ARKLOW
ARKLOW
– Jim Rees
'Whole time engaged': July to December 1920
Arklow RIC barracks, directly opposite the Catholic Church . Photo: Courtesy of Jim Rees
By mid-1920, there were about eighty RIC men in the barracks on Parade Ground and ‘half a company’ of the Sussex Regiment in a temporary military barracks.1 Despite this presence, the IRA companies in the Arklow area continued to be active, destroying abandoned barracks at Aughrim and Redcross and burning huts used by British soldiers in and around the Kynoch complex.

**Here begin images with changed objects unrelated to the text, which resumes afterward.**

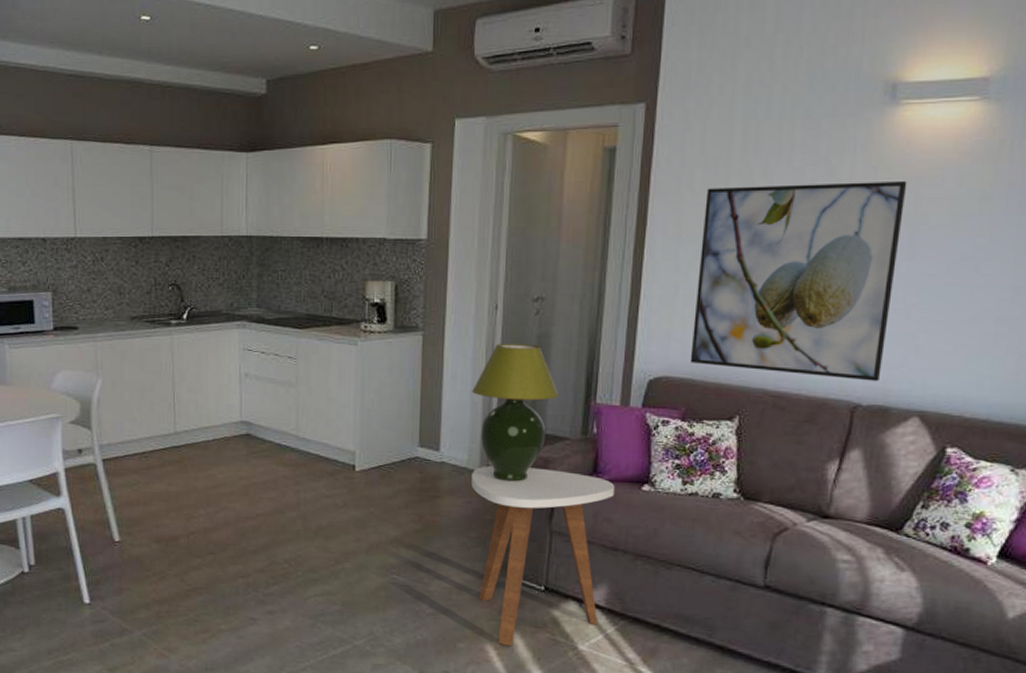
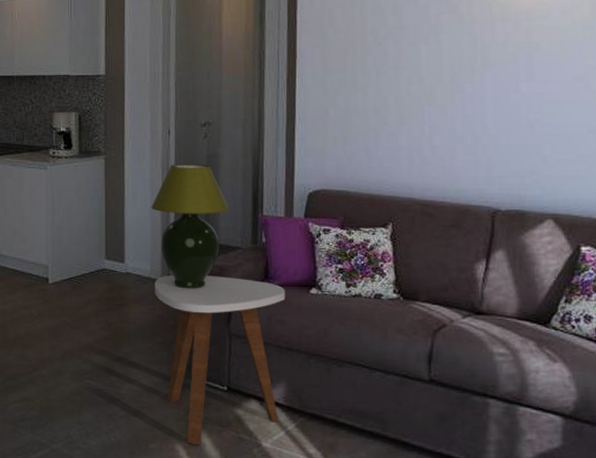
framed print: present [690,180,907,381] -> none [344,14,519,189]

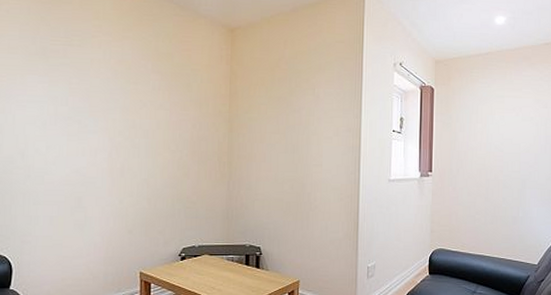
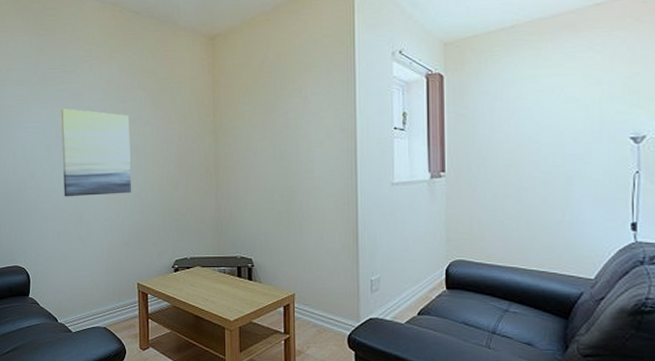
wall art: none [60,84,141,180] -> present [61,108,131,197]

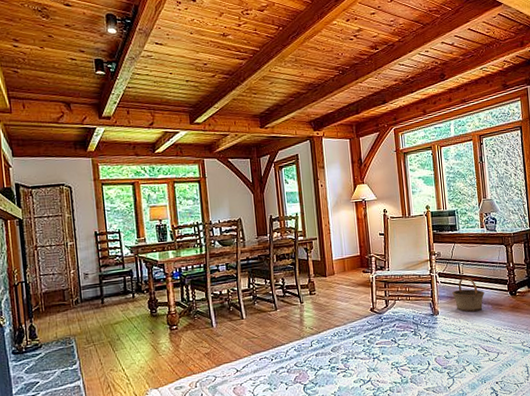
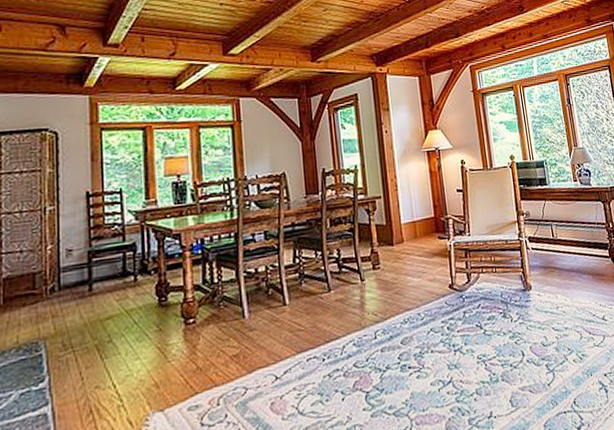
basket: present [452,277,485,312] -> none [546,241,583,285]

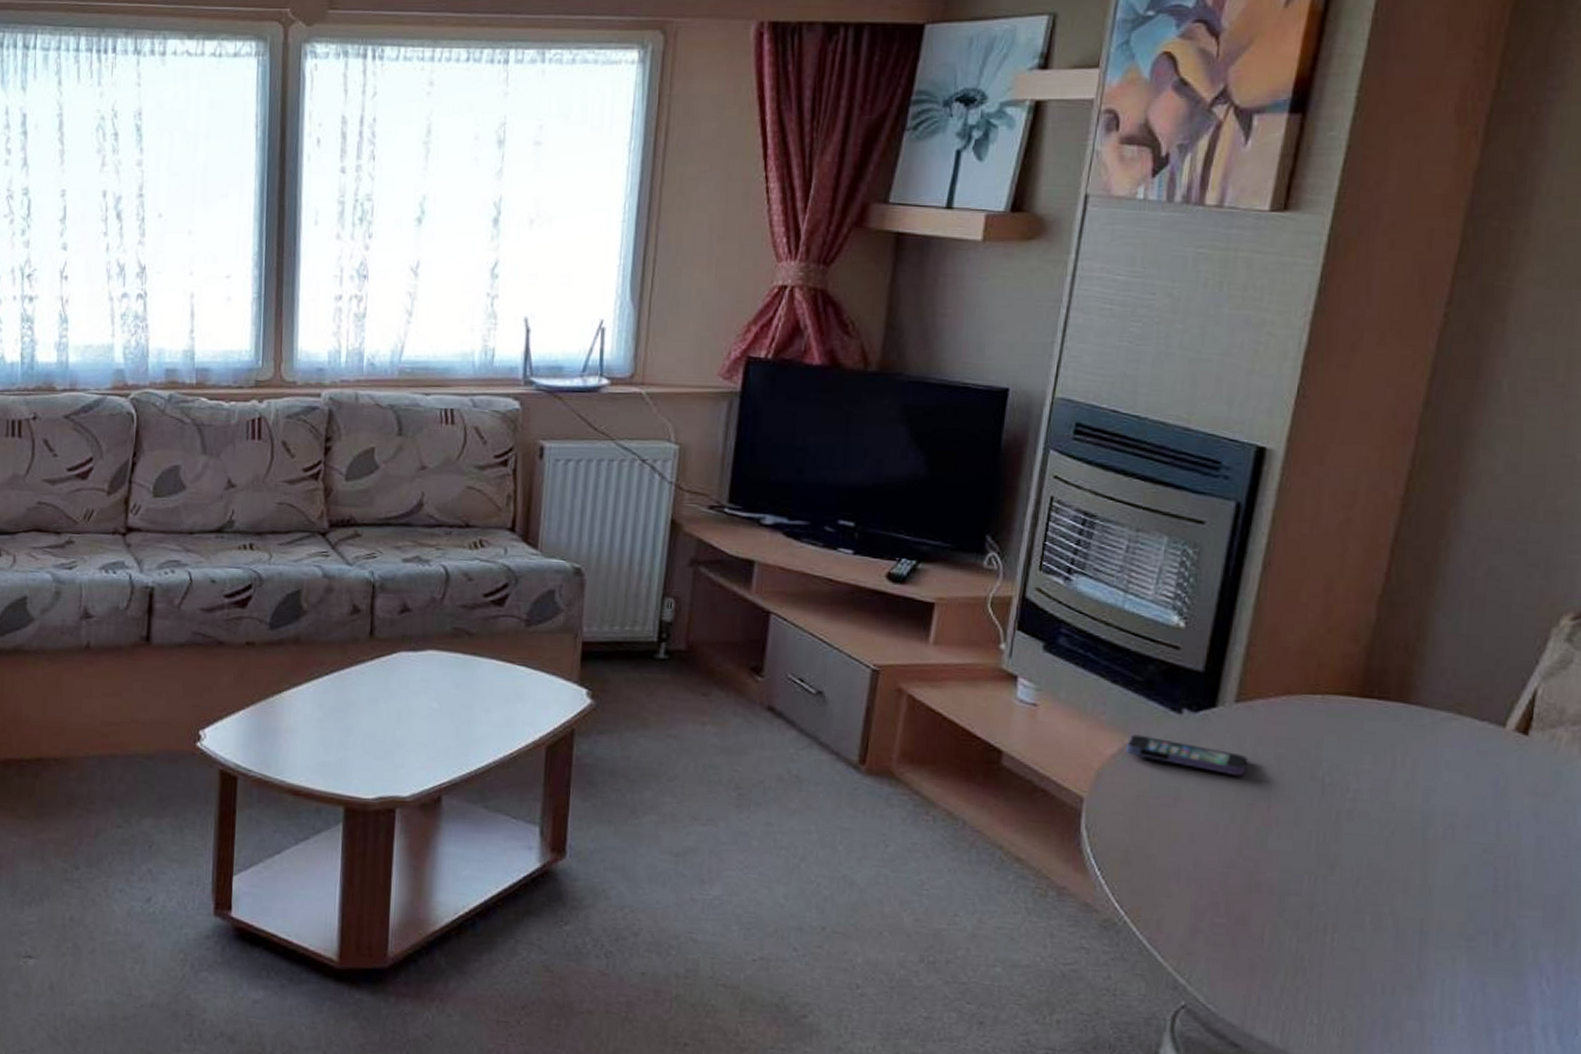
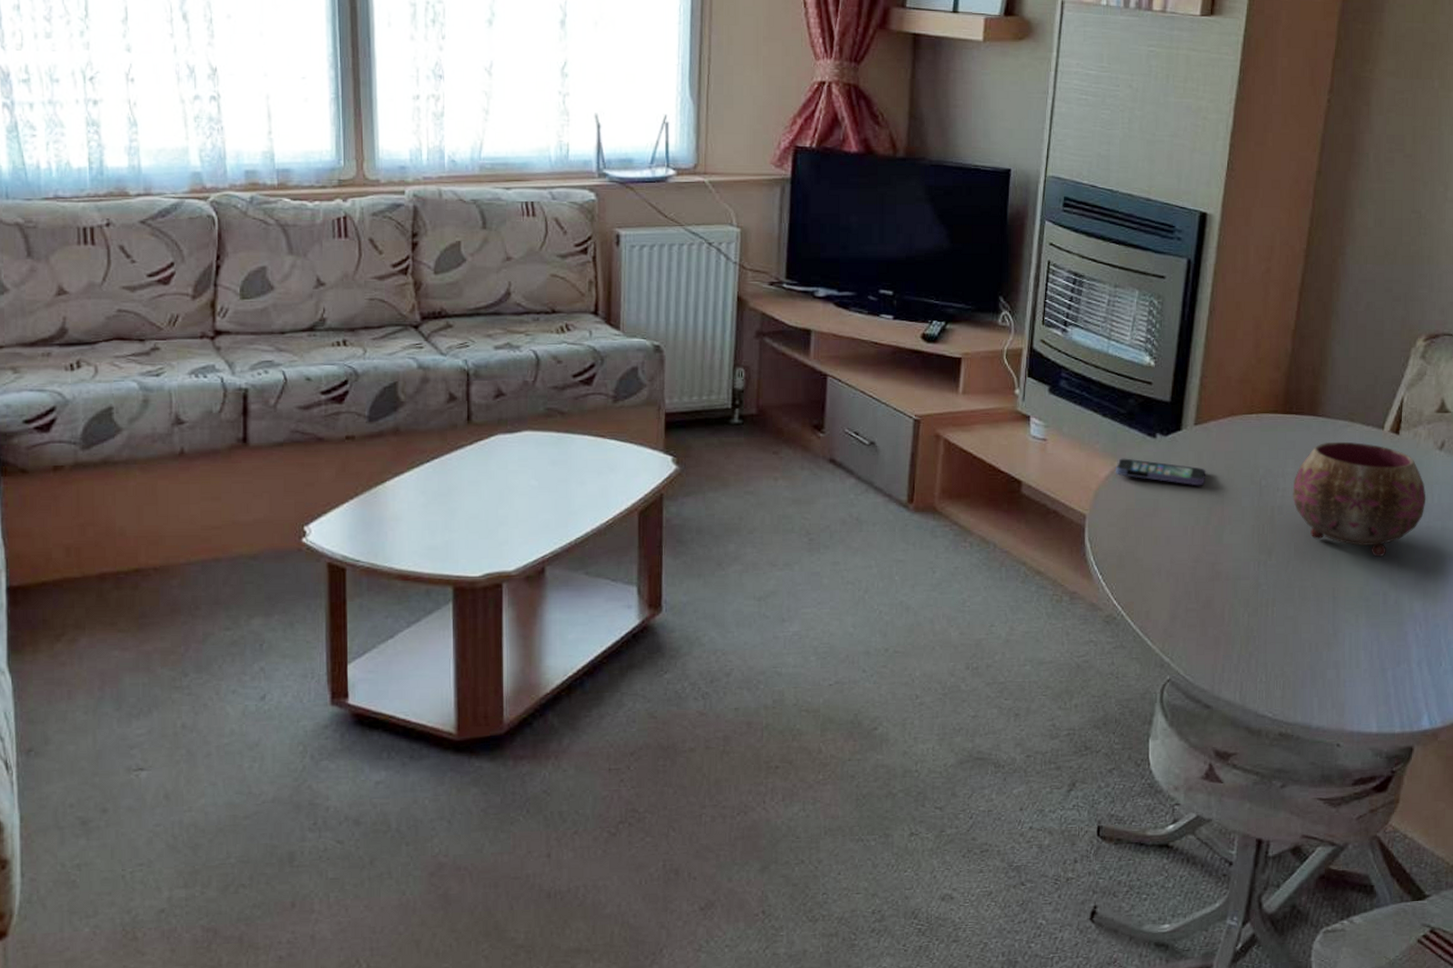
bowl: none [1368,737,1566,888] -> present [1292,441,1426,558]

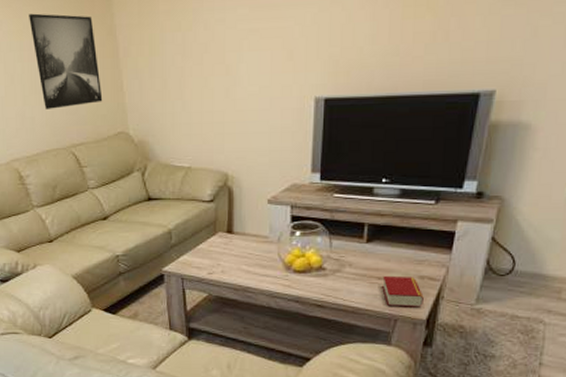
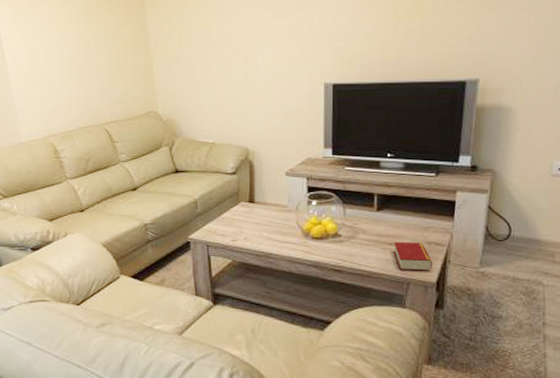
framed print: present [29,13,103,109] -> none [70,9,135,91]

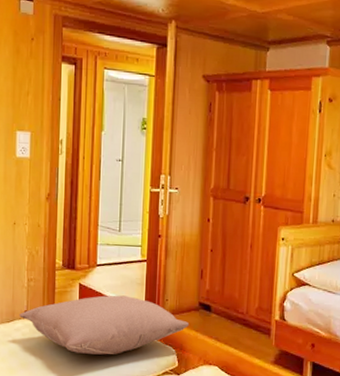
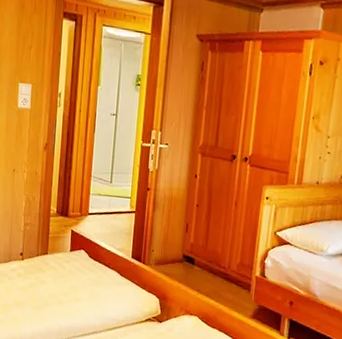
pillow: present [19,295,190,355] -> none [15,243,173,299]

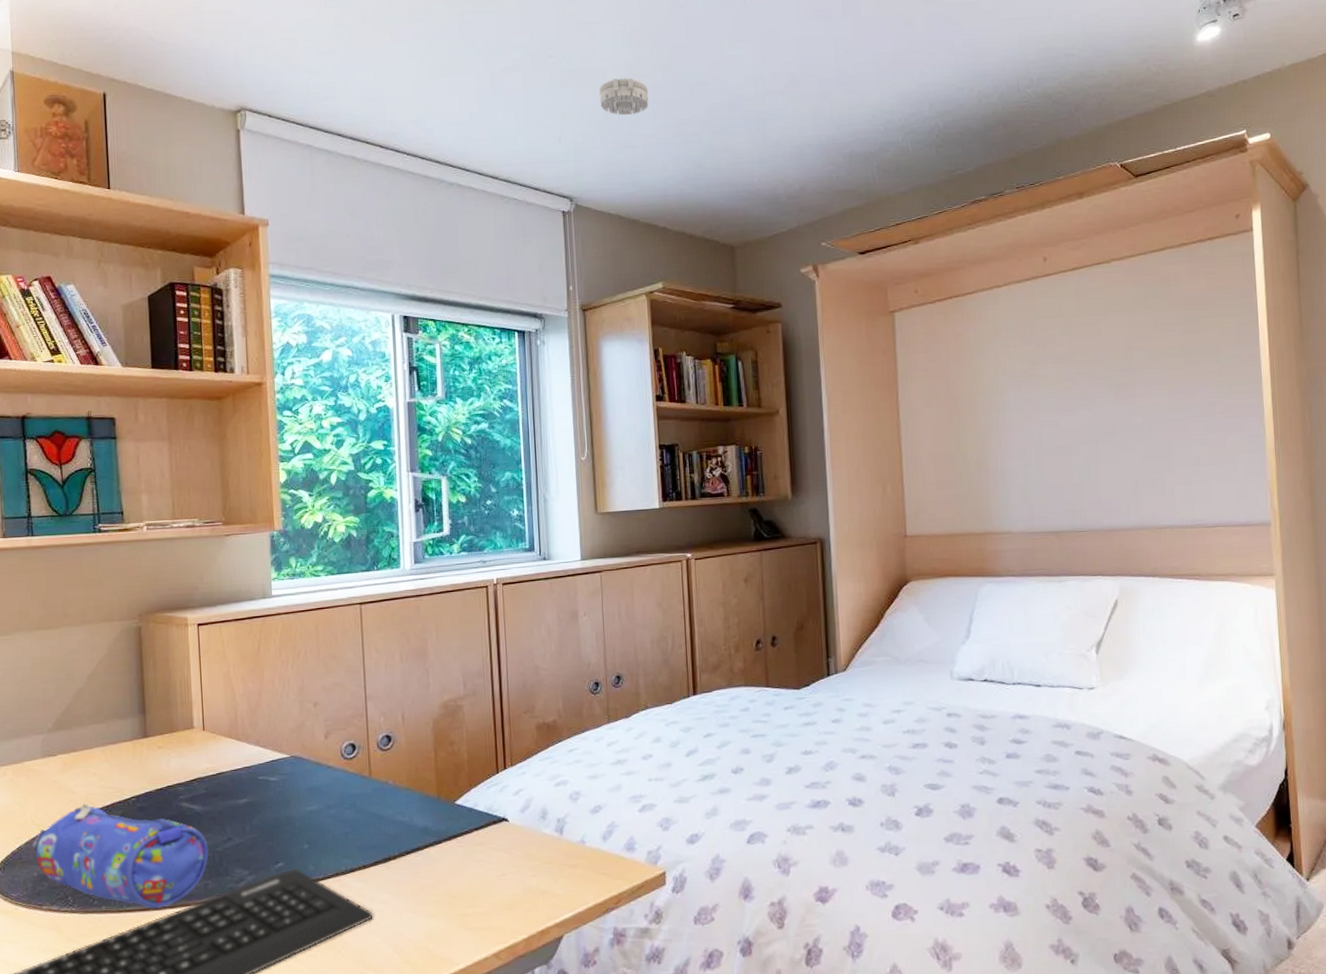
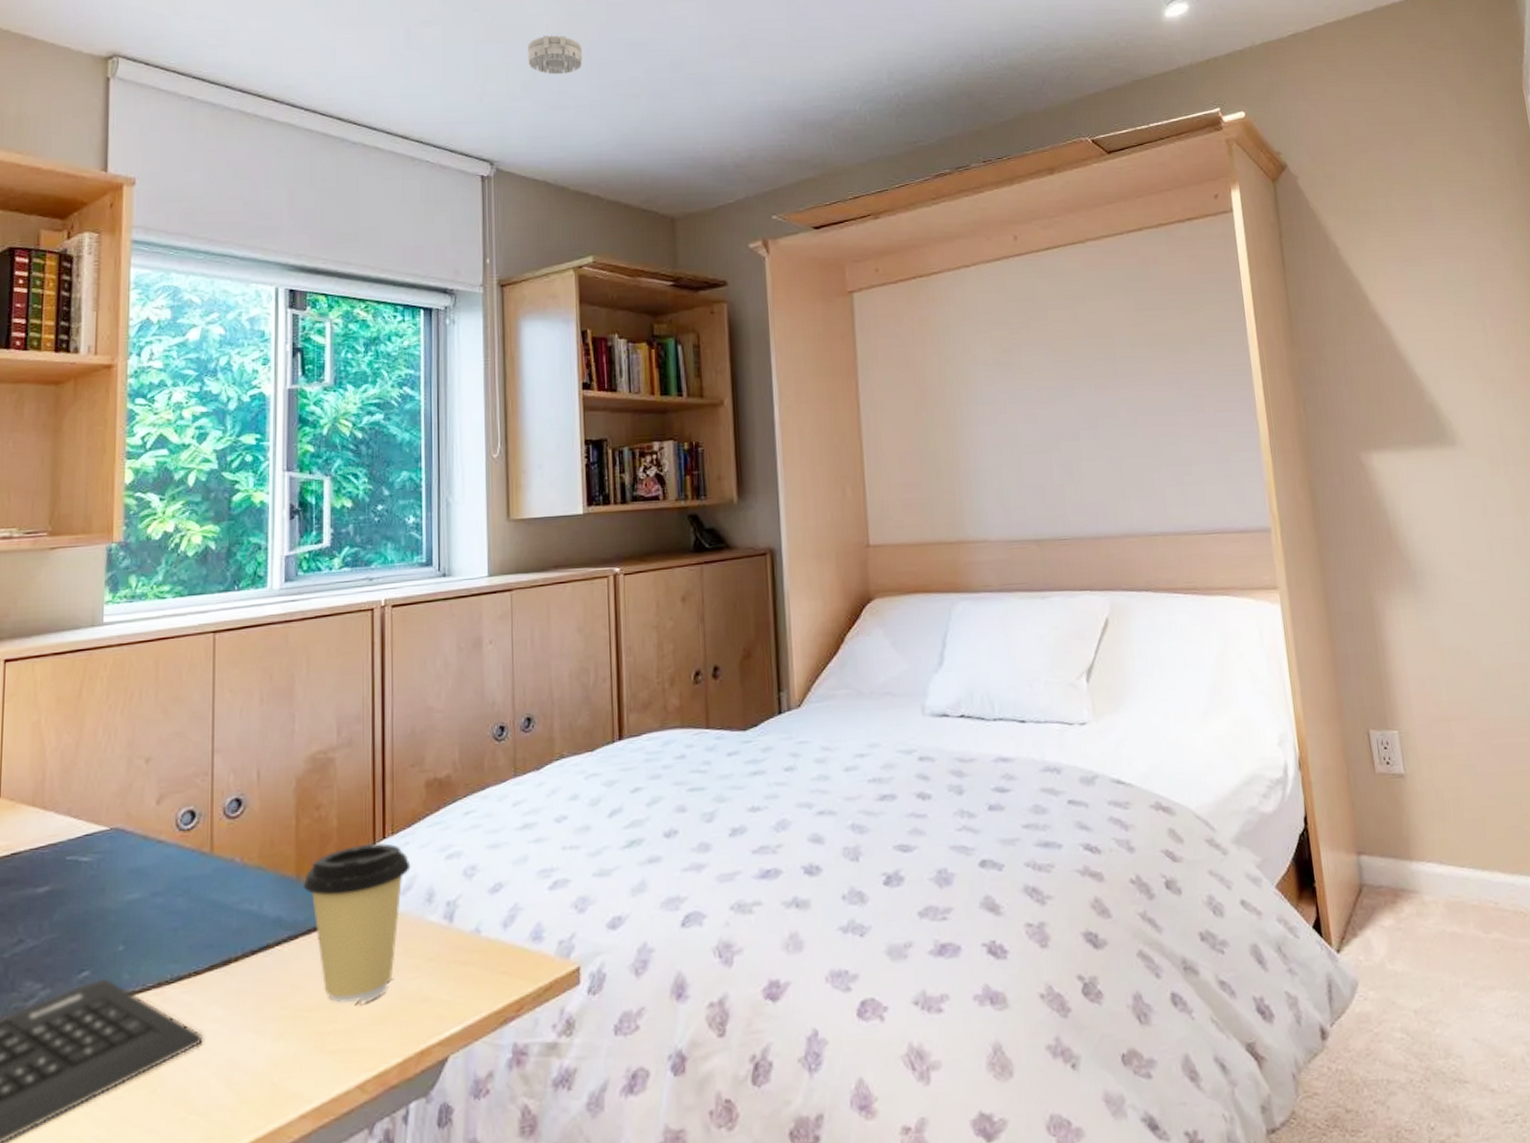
coffee cup: none [443,772,528,894] -> present [303,842,411,1005]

In July, five such huts were heavily doused in petrol and set alight. They had been used by members of the Cheshire Regiment, which had been transferred out a few days before. Now, only one of the huts was available for use by the incoming Royal Engineers. Bray man David Frame had bought the complex from Kynoch’s in November 1919 and he brought a claim for malicious damage for the amount of £5,000. He was awarded £3,000.2 Andrew Kavanagh from Ferrybank joined the Arklow company in 1917, while still only sixteen.3 He left Arklow a few months later to work in Newbridge, County Kildare and later in Nenagh. He returned in 1919, more mature and eager to take on greater responsibility. In late autumn 1920, Tom Quigley ceased to be Brigade Adjutant and Andrew Kavanagh was appointed as his replacement.